What we’re seeing in the are of WLCA for developers of commercial buildings, is that the raised access floor is an enormous carbon contributor when it comes to fit-out (From the developer’s perspective at least — there may be higher carbon components in the tenant fit-out).
This was highlighted in a UKGBC report back in 2020, studying the feasibility of net zero building design ( Building-the-Case-for-Net-Zero_UKGBC.pdf) The study suggested raised access flooring had to be substituted; and it suggested “solid timber flooring” as an alternative; I don’t really know what that looks like though, in the context of a large commercial development.

Raised access floors are generally considered irreplaceable* with developers and architects, I think – at least where I work. I want to know about any case studies that have successfully replaced raised access floor panels – or at least alternatives to the high carbon ones that involve steel casings around a non-metallic core, but I would like to know of alternative solutions entirely, preferably.

*Note: by irreplaceable, I mean there is no alternative – of course, they’re replaced in buildings all the time, and that’s part of the problem…

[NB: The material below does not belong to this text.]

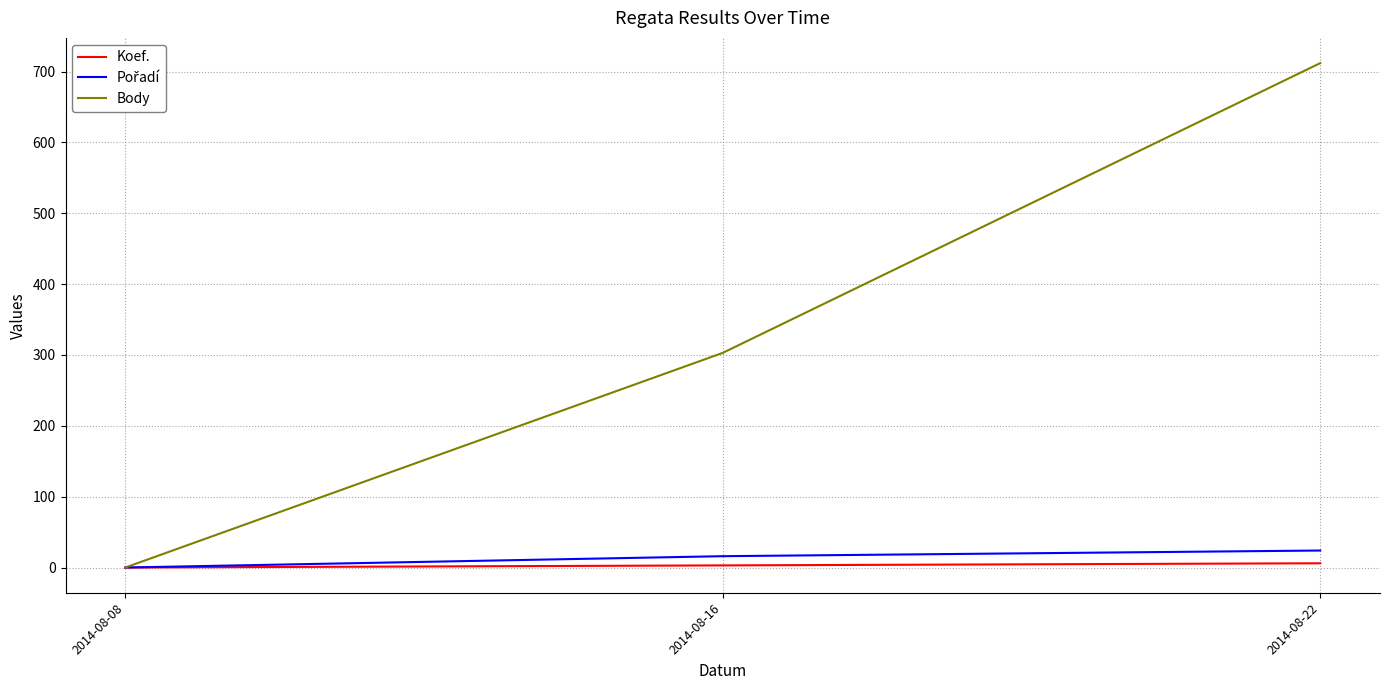

True or false: Koef. has a value of 3 at 2014-08-16.

True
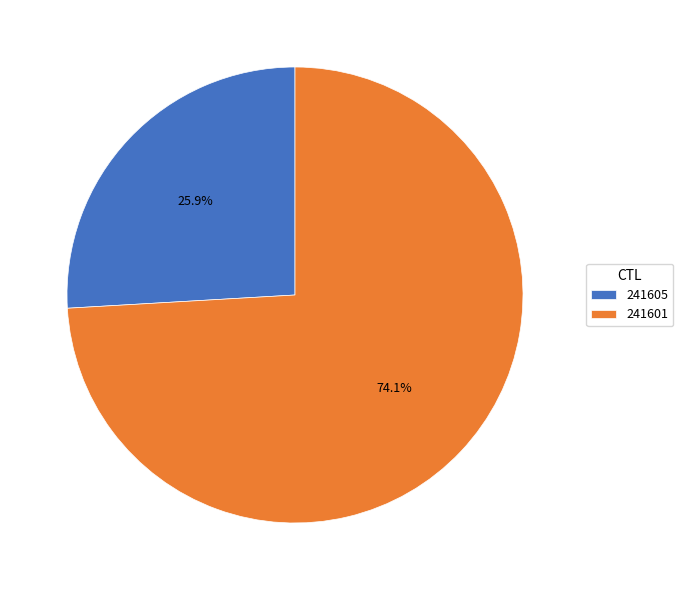

Does 241605 account for over 50% of the chart?

No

All of Interfaces products are carbon neutral, and we are using our Rigid Core LVT for raised access in a couple new Apple and Google buildings.

Hi Gary,
For that particular product, is there an EPD, and more technical specs I could explore? I couldn’t find them at that link you provided.
I want to really dig into the materials and LCA numbers if at all possible, to compare with the products that are most commonly used in the UK. We’ll forget regional availability for the moment, if these Rigid Core products are only in the US.

Hi Mike,

I am unsure about alternative products but you can get reused raised access floors that are a 75-80% reduction in embodied carbon. Raised access floor panels are just high-density boards that are wrapped, seems like it should be a fairly simple one to solve for a product manufacturer from an embodied carbon perspective. The pedestals are only a small contributor to the embodied carbon of the system.


Hi Jack, thanks for responding.

So the reused panels are good for lowering the embodied carbon on a project, but their demand is so high in the last couple years, that there is nowhere near enough supply. Indeed, we’ve seen prices for the reused panels multiply. Furthermore, Kingspan are making a big deal about these companies that are buying up and redistributing the panels. They’ve recently pointed out that the reused panels don’t include any warranties; and keen developers don’t like that risk.

All of the above doesn’t negate the low-carbon benefit of reusing panels: It just means that we have to encourage developers to ensure their panels make it into the circular market (for example, by not gluing finishes down); and it means the insurance market has some work to do, I think…

There are also calcium sulphate-based panels, as a lower carbon alternative raised access floor panel, but these are currently less readily available (fewer manufacturers), as I understand it.

Hence, we’re trying to think 5 years in the future, if the demand is only going to increase and more radical solutions might be considered, what are the more radical solutions that are likely to be top of the priority list?

Mike, attached is the EPD for our Rigid Core.